What the exercise asks:
Which lines run from the one containing "Preise nach Anmeldung sichtbar" to the end of the entries? Copy them exactly, both ends included, and give nothing else.

_ _ _ _ _ _ _

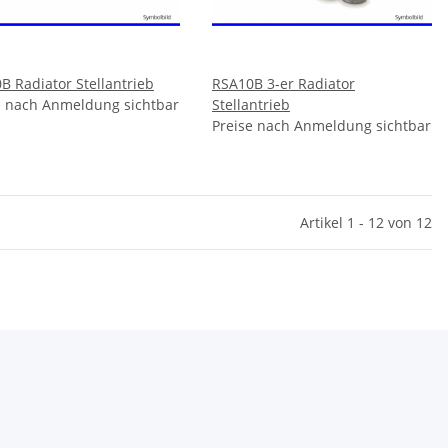
B Radiator Stellantrieb
RSA10B 3-er Radiator
e nach Anmeldung sichtbar
Stellantrieb
Preise nach Anmeldung sichtbar
Artikel 1 - 12 von 12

_ _ _ _ _ _ _

Result of the task:
Preise nach Anmeldung sichtbar
Artikel 1 - 12 von 12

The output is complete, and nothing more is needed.